[EXTRACTED INFORMATION — start]
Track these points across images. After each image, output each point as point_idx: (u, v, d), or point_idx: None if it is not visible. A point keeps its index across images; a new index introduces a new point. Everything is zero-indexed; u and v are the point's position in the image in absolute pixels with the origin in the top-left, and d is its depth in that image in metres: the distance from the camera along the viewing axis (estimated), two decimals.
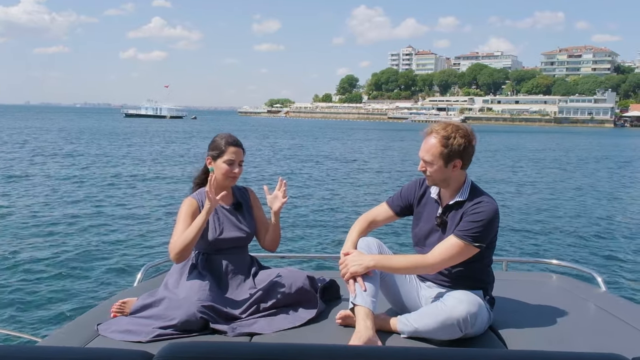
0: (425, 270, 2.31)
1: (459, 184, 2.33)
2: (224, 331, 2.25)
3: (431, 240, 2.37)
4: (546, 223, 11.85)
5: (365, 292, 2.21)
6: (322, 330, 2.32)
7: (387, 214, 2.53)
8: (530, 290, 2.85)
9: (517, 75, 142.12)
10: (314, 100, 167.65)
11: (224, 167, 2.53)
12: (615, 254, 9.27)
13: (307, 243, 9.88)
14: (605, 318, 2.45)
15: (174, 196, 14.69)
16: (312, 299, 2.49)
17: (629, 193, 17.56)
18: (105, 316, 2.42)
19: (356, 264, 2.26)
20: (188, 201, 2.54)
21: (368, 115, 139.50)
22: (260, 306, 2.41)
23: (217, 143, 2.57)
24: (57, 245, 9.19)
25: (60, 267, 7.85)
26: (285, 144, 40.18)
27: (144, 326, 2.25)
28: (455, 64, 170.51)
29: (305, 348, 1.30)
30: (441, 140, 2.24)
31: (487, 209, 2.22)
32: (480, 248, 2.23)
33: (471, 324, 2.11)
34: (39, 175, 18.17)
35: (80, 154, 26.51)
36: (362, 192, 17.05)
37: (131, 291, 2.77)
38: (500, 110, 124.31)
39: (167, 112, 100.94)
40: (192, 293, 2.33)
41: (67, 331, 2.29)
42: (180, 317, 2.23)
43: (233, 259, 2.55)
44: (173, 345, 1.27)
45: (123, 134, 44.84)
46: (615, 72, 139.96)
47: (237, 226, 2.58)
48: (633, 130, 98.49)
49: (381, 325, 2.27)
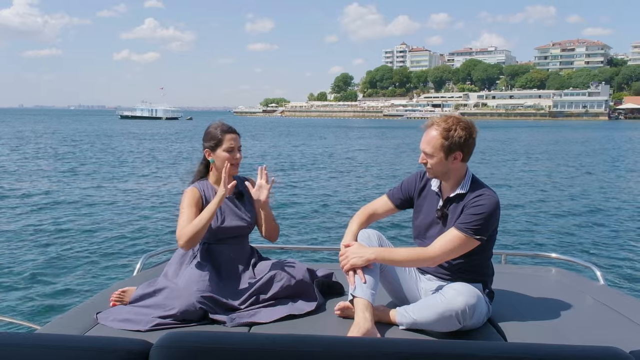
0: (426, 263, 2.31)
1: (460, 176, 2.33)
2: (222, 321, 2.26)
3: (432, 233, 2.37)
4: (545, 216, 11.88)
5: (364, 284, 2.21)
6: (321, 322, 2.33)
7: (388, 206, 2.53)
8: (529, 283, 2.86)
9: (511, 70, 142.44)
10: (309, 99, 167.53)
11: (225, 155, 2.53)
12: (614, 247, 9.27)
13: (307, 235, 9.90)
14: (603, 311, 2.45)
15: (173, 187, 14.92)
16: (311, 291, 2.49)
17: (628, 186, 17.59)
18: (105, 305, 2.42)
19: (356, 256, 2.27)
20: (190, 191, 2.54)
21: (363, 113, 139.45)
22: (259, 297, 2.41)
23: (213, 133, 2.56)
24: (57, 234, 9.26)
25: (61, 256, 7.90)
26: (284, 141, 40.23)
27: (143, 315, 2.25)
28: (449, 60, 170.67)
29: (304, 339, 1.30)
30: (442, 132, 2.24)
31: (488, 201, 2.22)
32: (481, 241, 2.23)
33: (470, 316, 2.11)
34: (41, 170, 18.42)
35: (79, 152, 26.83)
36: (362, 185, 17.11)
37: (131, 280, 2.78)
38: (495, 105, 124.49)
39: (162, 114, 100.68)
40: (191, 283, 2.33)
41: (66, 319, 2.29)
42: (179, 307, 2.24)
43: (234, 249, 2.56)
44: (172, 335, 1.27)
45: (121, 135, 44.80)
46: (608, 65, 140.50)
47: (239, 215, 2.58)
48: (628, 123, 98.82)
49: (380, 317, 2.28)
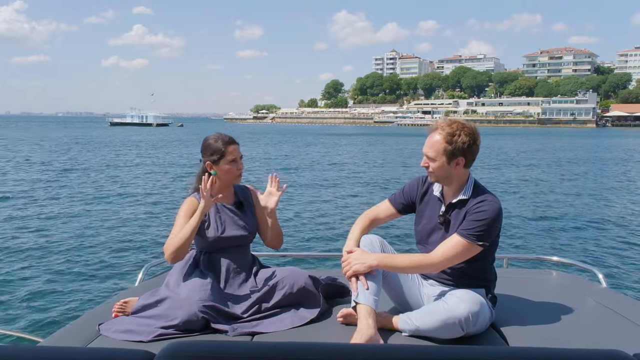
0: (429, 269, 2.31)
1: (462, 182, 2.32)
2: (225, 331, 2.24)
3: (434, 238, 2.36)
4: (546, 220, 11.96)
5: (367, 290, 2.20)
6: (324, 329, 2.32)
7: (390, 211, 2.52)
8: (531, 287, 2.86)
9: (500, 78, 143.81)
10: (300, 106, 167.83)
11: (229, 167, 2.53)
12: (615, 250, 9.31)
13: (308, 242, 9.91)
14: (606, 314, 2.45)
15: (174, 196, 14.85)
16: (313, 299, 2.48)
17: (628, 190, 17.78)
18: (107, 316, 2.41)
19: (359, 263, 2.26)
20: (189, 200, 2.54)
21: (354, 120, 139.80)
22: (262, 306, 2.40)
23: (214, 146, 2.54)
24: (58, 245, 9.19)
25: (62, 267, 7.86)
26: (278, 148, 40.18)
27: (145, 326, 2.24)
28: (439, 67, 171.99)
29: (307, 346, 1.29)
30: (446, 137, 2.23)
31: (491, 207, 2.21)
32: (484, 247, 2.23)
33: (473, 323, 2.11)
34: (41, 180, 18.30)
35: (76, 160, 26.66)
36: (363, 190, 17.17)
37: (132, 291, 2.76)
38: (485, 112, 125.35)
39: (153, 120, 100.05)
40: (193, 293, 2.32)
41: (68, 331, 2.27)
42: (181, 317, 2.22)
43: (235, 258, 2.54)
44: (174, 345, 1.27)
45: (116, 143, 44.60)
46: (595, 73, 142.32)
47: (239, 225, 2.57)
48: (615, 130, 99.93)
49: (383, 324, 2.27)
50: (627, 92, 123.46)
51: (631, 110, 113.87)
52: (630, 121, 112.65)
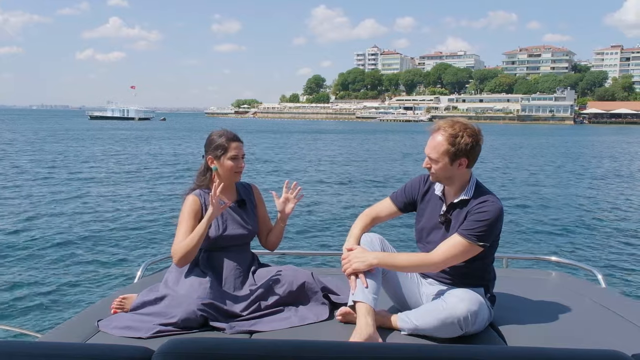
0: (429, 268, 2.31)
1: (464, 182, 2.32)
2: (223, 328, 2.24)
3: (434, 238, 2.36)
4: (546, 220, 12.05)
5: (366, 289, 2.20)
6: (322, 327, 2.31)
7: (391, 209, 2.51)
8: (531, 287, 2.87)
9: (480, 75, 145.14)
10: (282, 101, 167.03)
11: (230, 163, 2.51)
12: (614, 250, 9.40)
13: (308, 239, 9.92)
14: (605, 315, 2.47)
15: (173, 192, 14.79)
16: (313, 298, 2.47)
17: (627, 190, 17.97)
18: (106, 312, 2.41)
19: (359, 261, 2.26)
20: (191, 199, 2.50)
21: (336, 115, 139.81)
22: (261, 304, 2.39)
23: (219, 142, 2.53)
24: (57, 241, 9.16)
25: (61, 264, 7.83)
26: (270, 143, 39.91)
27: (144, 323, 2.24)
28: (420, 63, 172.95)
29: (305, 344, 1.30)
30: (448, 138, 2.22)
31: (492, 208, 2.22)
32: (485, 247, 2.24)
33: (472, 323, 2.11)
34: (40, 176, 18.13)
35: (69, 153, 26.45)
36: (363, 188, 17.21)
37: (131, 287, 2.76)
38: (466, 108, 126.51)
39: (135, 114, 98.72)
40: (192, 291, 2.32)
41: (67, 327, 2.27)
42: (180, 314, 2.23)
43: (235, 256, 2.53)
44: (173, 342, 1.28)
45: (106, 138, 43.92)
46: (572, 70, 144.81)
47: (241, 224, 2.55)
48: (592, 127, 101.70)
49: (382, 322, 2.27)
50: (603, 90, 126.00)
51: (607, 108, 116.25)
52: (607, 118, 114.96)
[EXTRACTED INFORMATION — finish]
[EXTRACTED INFORMATION — start]
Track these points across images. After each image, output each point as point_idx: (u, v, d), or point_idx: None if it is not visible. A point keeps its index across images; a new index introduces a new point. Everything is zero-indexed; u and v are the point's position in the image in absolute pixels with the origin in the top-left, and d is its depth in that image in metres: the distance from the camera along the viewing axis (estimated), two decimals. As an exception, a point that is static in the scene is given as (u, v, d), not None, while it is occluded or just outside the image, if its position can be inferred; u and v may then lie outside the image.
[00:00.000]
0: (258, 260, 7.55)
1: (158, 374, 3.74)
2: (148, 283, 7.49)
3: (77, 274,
[EXTRACTED INFORMATION — finish]
* _TRY IT_
All that belongs in the answer is the run of lines above from the line containing "38: (500, 110, 124.31)" through the line containing "48: (633, 130, 98.49)", exactly as written.

* _RESULT OF THE EXERCISE_
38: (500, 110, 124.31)
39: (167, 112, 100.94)
40: (192, 293, 2.33)
41: (67, 331, 2.29)
42: (180, 317, 2.23)
43: (233, 259, 2.55)
44: (173, 345, 1.27)
45: (123, 134, 44.84)
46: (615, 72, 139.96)
47: (237, 226, 2.58)
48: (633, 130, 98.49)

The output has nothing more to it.